The article "But for the Grace of Genes"1 doesn't really seem to tell us anything that we don't already know: Professional scientists are less likely to be religious than the general public, but many researchers nonetheless manage to maintain spiritual/ religious views while doing good science. I suppose good scientists should collect some data before making their conclusions, but these conclusions seem to be self-evident.
The bigger question is what to do with the information. I teach in a high school and I see one of my primary objectives to be educating future scientists (and citizens) about what science is and is not.
I let my students know that religious education is a job I will leave to their parents and religious leaders. For some, any scientific finding that contradicts their fundamentalist views makes all of science suspect (which can then create problems for all of us in the science business). The good news is that when I show respect for their religious views, nearly all of my students and their families will reciprocate.
I think that getting a greater number of people to understand and accept science is a more constructive approach than trying to get them to let go of religion. Folks like Richard Dawkins may be right, but by being so militantly anti-religion, I think that they can end up doing more harm than good.
Appleton East High School
I find this kind of article fairly sad. The biggest problem is, what do you mean by spiritual? For a frank informed debate, we require adequate definitions. Spiritual could mean anything from believing that fairies created the universe to the belief in ghosts. At any level, it is not compatible with science. Furthermore, atheist scientists do not feel threatened by fundamentalists per se—it is the fundamentalists who feel threatened by science as it does so much to undermine their belief systems.
University of Queensland
Regarding discussions on whether to raise the wages for postdocs and its consequence,1 the profession has too many postdocs, anyway, and probably too many graduate students. With paylines in the range of 10–15 percent, the system has more "trainees" in it than can be reasonably accommodated with real jobs. I believe that few starting assistant professors have any business training postdocs in the first place.
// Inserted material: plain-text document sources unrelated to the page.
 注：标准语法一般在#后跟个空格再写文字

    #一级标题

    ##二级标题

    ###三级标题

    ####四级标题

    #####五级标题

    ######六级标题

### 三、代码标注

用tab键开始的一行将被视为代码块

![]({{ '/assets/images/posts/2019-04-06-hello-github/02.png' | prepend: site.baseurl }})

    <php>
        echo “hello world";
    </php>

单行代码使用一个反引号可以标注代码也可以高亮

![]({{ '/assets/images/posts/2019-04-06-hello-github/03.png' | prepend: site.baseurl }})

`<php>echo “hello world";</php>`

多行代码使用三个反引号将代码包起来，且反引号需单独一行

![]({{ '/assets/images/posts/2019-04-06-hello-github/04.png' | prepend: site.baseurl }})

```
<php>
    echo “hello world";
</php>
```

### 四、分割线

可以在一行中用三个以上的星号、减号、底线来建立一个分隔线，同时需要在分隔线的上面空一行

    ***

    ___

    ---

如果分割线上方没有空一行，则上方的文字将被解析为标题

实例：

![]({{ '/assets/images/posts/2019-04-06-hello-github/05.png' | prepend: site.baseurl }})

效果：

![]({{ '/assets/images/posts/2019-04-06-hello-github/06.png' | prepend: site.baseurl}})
University of Oklahoma Health Sciences Center
Oklahoma City, Okla.
Odd that there is so much discussion about why to raise the rates, and how maybe a career plan should be substituted. Until you have gotten to a pay level that allows people to have a roof over their head (that doesn't leak), and buy food and gas to get to work without them worrying every night about paying for another day, you should not worry about giving them a pay raise in this or any economic climate. I was a fellow at Stanford for 3 years, made about 5K more a year than the PhDs (as an MD doing some clinical work), and barely made it—I earned less money than when I was a resident. I lived in a termite-infested hole in the wall and borrowed money from my parents, so I know of what I speak.
South San Francisco, Calif.
In the mid-1990s, with nearly 45 publications to my name and over 8 years of experience after my doctorate, I took a Senior National Research Council fellowship at the NIH in Bethesda, MD. The pay was far from ideal for a family of four with a single wage earner ($45,000), but we made it work. The experience I gained was worth its weight in gold. In the end, we don't go into science to make a killing, otherwise we should take our talents and intellect to another sector of the economy. Rather, we do it because we love science and feel that it is absolutely outrageous that someone pays us to have this much fun. This is a passion, not a job.
Eric J Murphy
University of North Dakota
Grand Forks, ND
A pathologist like me may well take photographs of a rat's lungs. If the molecular biologist first author studying multiple genetic changes faked the results, there is no reason on earth for me to know this.1 Also, if you work with people in other laboratories and, nowadays, on other continents, you cannot be responsible for their work unless again you are the senior author. One reason to carefully explain the culpability is to encourage coauthors who have suspicions about someone on the team to report them to the senior author or to an ethics committee.